** Extracted material follows **
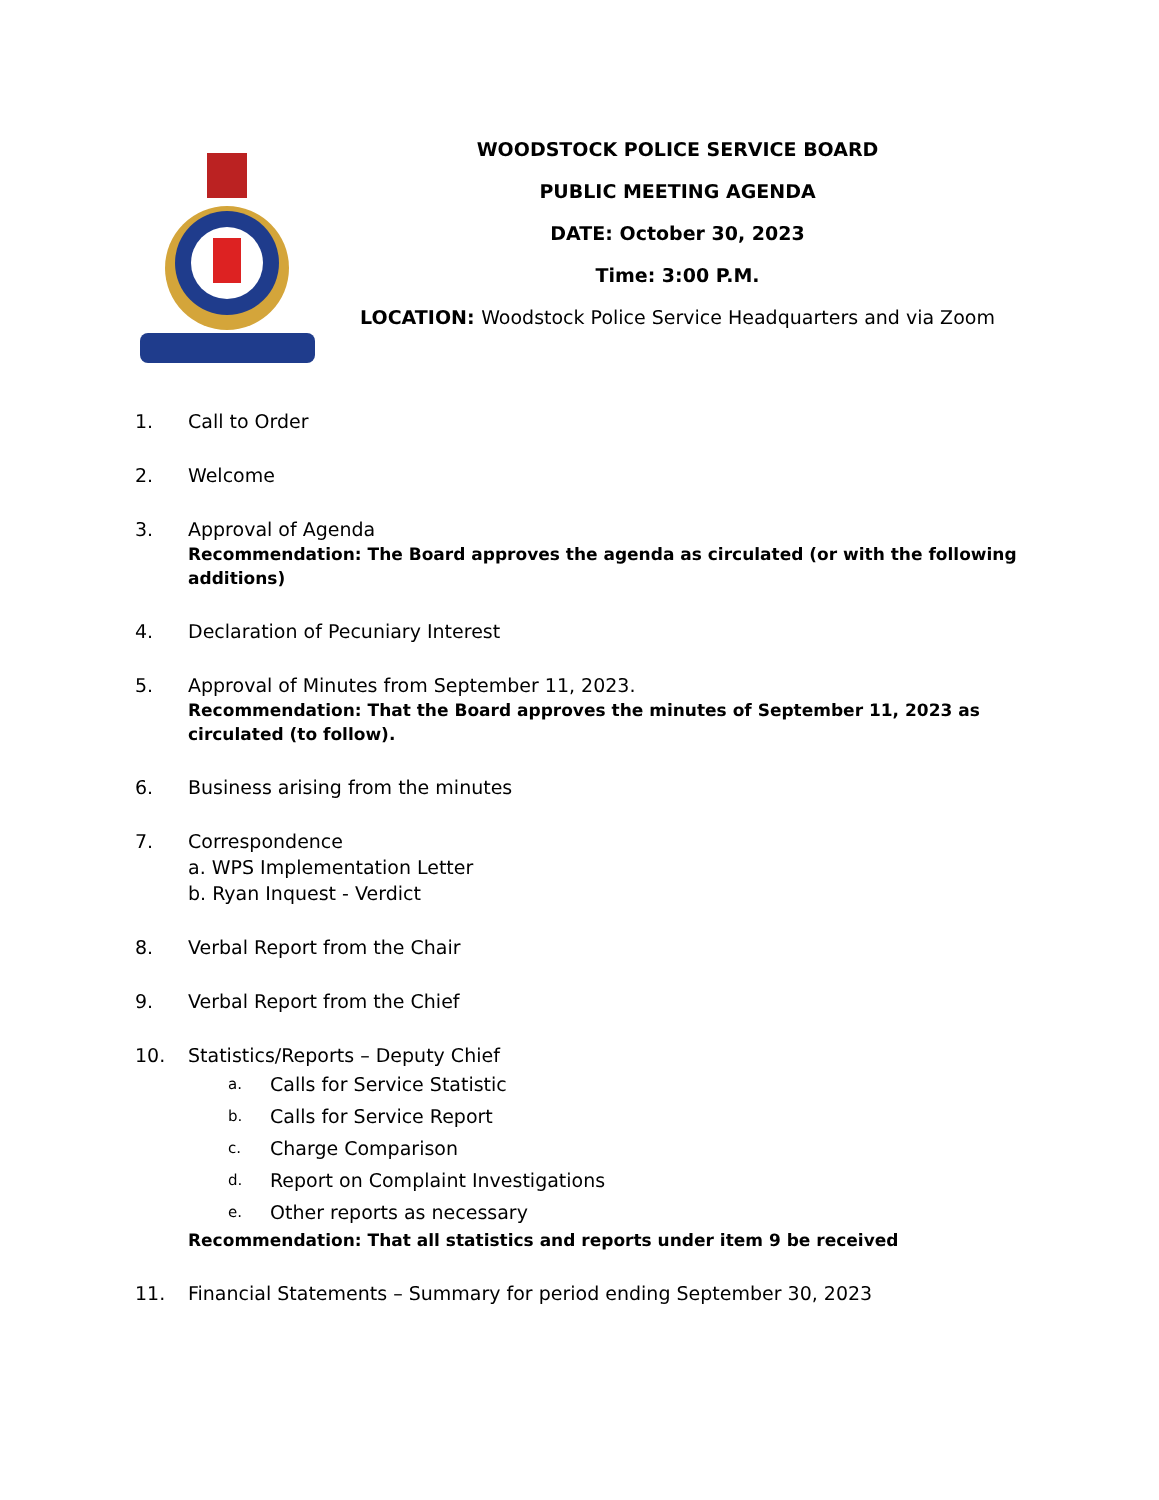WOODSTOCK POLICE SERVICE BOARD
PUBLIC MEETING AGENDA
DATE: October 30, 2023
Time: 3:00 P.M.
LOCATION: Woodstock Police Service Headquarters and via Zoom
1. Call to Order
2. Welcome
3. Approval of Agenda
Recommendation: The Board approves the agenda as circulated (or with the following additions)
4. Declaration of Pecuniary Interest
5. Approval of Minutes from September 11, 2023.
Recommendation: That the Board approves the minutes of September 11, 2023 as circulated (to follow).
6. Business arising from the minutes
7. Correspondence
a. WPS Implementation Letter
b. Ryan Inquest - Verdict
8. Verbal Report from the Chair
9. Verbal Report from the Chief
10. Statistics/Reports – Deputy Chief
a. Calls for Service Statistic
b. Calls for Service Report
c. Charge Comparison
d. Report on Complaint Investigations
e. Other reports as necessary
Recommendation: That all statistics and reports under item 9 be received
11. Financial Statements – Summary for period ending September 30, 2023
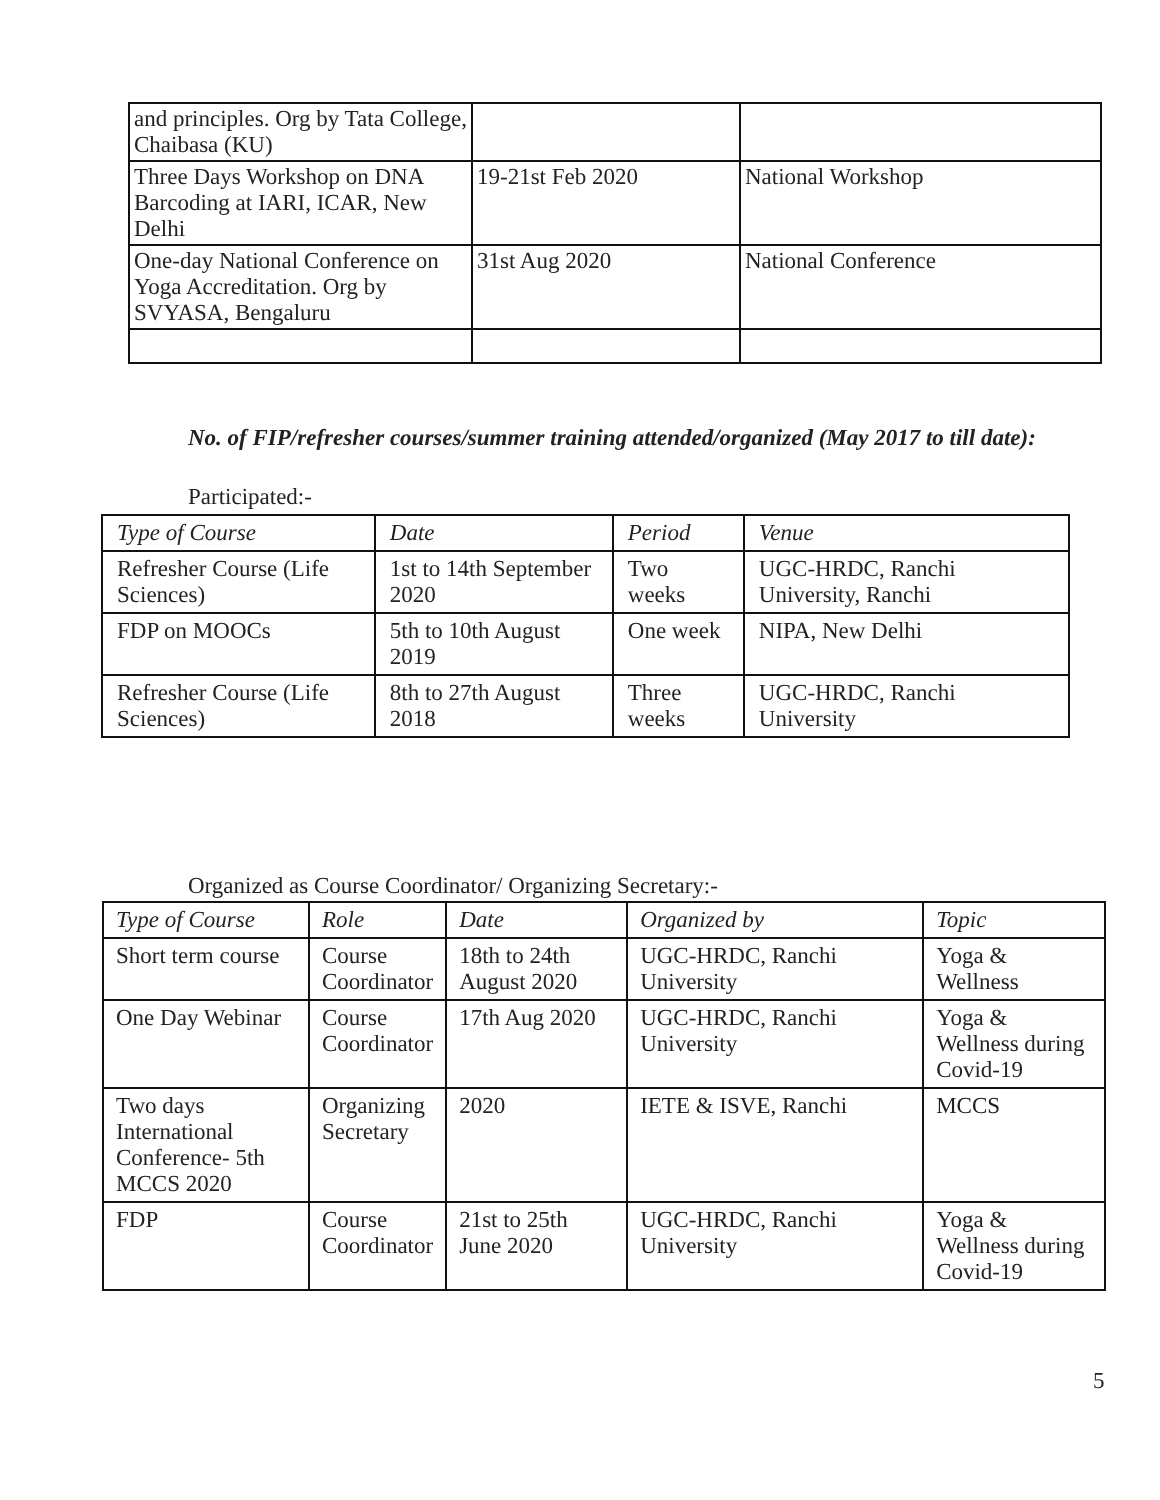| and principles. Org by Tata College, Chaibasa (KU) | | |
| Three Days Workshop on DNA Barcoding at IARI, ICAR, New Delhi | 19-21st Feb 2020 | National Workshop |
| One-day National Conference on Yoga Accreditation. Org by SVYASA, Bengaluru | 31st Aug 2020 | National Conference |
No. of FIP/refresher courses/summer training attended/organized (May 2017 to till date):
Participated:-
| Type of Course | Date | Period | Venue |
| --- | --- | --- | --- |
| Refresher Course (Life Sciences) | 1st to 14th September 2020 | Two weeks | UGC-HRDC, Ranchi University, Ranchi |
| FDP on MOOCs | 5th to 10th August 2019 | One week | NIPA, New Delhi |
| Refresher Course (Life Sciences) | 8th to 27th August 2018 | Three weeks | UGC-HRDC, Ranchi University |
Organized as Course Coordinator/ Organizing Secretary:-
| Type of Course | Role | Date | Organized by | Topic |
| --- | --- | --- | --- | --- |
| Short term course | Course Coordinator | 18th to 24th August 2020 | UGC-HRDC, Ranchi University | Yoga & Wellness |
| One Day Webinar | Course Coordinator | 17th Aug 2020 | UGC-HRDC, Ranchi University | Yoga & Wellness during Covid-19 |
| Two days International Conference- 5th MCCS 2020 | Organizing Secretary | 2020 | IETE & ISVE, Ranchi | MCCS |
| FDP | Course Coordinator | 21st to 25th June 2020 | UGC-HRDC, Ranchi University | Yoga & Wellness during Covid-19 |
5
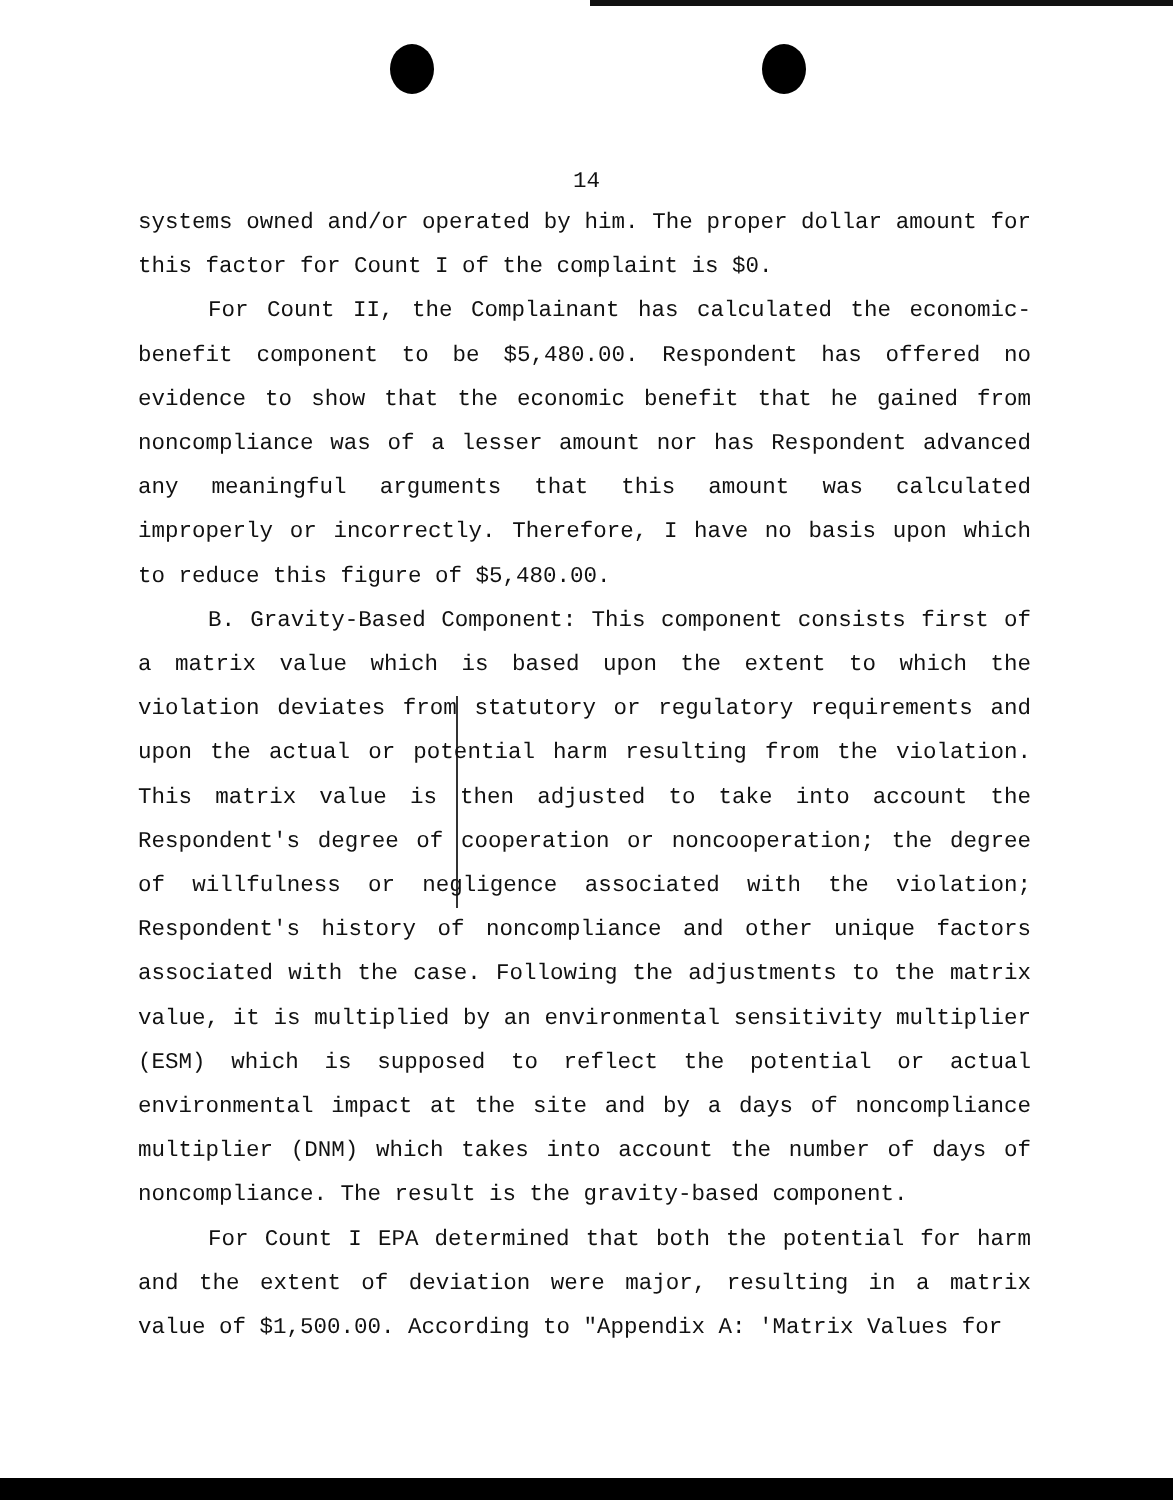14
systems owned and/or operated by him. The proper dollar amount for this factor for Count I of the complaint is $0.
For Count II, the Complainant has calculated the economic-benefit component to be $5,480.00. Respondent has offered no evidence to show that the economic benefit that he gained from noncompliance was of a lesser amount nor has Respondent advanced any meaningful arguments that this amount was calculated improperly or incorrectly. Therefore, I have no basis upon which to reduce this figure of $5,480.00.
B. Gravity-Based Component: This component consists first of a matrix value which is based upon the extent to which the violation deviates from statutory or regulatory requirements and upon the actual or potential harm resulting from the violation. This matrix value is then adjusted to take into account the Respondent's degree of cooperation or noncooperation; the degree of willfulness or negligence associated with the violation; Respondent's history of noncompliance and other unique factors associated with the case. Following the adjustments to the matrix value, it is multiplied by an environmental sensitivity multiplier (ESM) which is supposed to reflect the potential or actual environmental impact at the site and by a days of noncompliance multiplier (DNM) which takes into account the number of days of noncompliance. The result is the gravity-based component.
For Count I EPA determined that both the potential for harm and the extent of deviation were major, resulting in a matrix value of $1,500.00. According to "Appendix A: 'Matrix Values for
** End of Extracted material **
What you should do:
The answer should consist of every line above in which "Verbal" appears.

Solution for this task:
8. Verbal Report from the Chair
9. Verbal Report from the Chief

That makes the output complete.